Flyboy and Bill, however, hold the ultimate trump card:  their skills are unique and highly valued.  The two, therefore, are able to get away with quite a bit more than the rank-and-file soldiers or the weary scientists.

Indeed, one poignant scene—perhaps the most important in the film—involves a long monologue in which Flyboy tells Sarah Bowman that her attempts at finding a scientific solution are futile, and that he believes the zombie apocalypse is a divine curse visited upon man for his hubris:  having believed humans could solve all problems scientifically, they built a scientific Tower of Babel, challenging God’s Control over His Creation.  To remind us who is boss, God sent the zombie plague.

It’s perhaps the most traditionalist moment in the movie.  Flyboy urges Sarah to give up her ungodly quest to stop the zombies, and instead to join him and Bill on some secluded island somewhere, where they can return to a simpler life and make some babies (there’s no sexual connotations to this scene; Flyboy is just earnestly indicating that such is the way life ought to be).

The character of Dr. Matthew “Frankenstein” Logan is perhaps the gruesome, albeit hilarious, counterpoint to Flyboy’s traditionalist wisdom.  Logan conducts bloody, slipshod surgeries on zombies, but has also managed to train a zombie, Bub, to perform actions from his human life.  Bub is a former soldier—he salutes Captain Rhodes, and knows how to us a gun—and even learns to use a Walkman to listen to “Ode to Joy.”  Logan manages to subdue Rhodes with flippant humor and logic, as well as the remarkable nature of his findings.

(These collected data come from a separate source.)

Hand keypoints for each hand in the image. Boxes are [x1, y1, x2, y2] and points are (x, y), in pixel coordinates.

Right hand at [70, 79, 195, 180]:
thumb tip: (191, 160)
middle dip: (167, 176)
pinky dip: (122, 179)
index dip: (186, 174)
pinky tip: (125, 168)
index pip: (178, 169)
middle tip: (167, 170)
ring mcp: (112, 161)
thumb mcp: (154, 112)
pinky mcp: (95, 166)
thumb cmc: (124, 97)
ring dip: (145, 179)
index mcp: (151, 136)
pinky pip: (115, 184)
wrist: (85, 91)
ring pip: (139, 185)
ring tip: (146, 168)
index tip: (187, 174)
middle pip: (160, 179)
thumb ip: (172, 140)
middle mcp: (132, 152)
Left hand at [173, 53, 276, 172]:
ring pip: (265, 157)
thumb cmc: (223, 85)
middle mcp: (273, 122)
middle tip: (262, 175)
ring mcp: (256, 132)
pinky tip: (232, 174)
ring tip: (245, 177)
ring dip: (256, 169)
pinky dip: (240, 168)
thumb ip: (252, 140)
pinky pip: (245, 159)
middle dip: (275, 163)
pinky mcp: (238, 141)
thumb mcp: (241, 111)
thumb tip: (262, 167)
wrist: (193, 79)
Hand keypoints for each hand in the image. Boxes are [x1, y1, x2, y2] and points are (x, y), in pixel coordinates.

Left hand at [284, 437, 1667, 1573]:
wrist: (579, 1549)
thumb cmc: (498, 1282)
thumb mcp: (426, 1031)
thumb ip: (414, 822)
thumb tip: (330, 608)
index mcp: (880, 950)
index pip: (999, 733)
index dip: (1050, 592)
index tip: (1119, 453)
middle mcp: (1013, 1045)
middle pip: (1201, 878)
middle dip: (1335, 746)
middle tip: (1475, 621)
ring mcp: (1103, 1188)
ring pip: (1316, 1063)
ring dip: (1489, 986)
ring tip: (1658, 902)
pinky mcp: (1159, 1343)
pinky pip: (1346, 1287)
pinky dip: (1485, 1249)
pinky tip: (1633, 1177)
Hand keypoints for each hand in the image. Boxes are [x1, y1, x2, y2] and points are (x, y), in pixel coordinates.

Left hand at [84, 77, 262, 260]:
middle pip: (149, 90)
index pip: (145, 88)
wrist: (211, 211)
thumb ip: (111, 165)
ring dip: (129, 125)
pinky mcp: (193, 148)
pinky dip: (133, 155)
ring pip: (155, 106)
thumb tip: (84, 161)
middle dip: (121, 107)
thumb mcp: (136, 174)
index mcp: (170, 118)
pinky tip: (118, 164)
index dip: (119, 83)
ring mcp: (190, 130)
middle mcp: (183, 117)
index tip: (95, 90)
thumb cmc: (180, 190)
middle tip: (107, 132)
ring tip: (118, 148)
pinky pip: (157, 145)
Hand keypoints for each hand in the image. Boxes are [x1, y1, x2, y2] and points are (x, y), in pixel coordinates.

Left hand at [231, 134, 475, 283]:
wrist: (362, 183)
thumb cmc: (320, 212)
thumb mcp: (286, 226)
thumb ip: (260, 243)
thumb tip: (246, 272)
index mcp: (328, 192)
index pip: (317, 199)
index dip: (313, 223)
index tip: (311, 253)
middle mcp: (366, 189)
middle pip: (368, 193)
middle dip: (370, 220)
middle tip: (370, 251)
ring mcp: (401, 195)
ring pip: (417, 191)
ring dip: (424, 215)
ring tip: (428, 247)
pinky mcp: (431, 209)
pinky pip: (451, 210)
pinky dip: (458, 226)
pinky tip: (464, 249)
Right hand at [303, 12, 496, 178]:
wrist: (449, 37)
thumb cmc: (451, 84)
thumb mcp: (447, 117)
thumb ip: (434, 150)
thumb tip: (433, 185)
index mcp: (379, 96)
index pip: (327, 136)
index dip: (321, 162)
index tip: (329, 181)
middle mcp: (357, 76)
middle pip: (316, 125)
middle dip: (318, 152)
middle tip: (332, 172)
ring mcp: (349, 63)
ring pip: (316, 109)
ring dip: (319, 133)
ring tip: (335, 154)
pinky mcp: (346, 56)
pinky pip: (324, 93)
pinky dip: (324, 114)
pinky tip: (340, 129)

However, everything falls apart near the end—a vindication of Flyboy’s philosophy.  Captain Rhodes guns down Dr. Logan in a rage upon discovering that Frankenstein has been serving Bub the organs of fallen soldiers as a “reward” for good behavior.  Salazar, in the midst of a nervous breakdown, commits suicide-by-zombie, simultaneously luring a zombie horde into the subterranean base.  Rhodes goes bonkers, and in one of the more unintentionally humorous scenes, gets shot by Bubs (then ripped apart by zombies).

The flick ends with Sarah, Flyboy, and Bill on an island in the Caribbean, enjoying the sweet life while the world shuffles on.

Overall, I enjoyed the movie, though I watched it while bumming off my neighbor’s WiFi during a brief Internet outage, so the buffering was intense (it took me about thirty minutes to watch the last ten of the film).  The zombies are the least scary part of the film, which was probably a unique feature in 1985, but is fairly predictable in zombie flicks and television shows today; rather, it’s the tension between the human survivors that make the film terrifying.  The first time Rhodes finally makes good on his promise to off a scientist, it’s startling and scary, because it’s so blunt, swift, and brutal (he shoots a scientist through the head at point-blank range when Flyboy says he refuses to fly away with Rhodes and his men, leaving the scientists to die).

That said, the gore is that beautiful, unsettling, practical effects style that only Tom Savini could do.  Gore does not interest me in a horror film—I mean, I’m not totally immune to its sickening qualities, I just don’t find it particularly scary or blood-curdling—but Savini’s practical effects are the gold standard.  They just have that look about them, the same way that Hammer Films have that look.

Day of the Dead isn’t quite as suspenseful and powerful as the originator of the series, 1968’s Night of the Living Dead, but it contains many of the same interpersonal conflicts and petty power struggles.  Instead of the hysterical and useless Barbara, Sarah attempts to be a strong-willed but unifying force, constantly nagging Captain Rhodes and her fellow scientists to get along (which Flyboy also fatalistically rejects as hopeless, as humans are destined to bicker and fight), pointing out the benefits of working together.  Unlike Night, however, Day ends a bit more happily, with at least some glimmer of hope.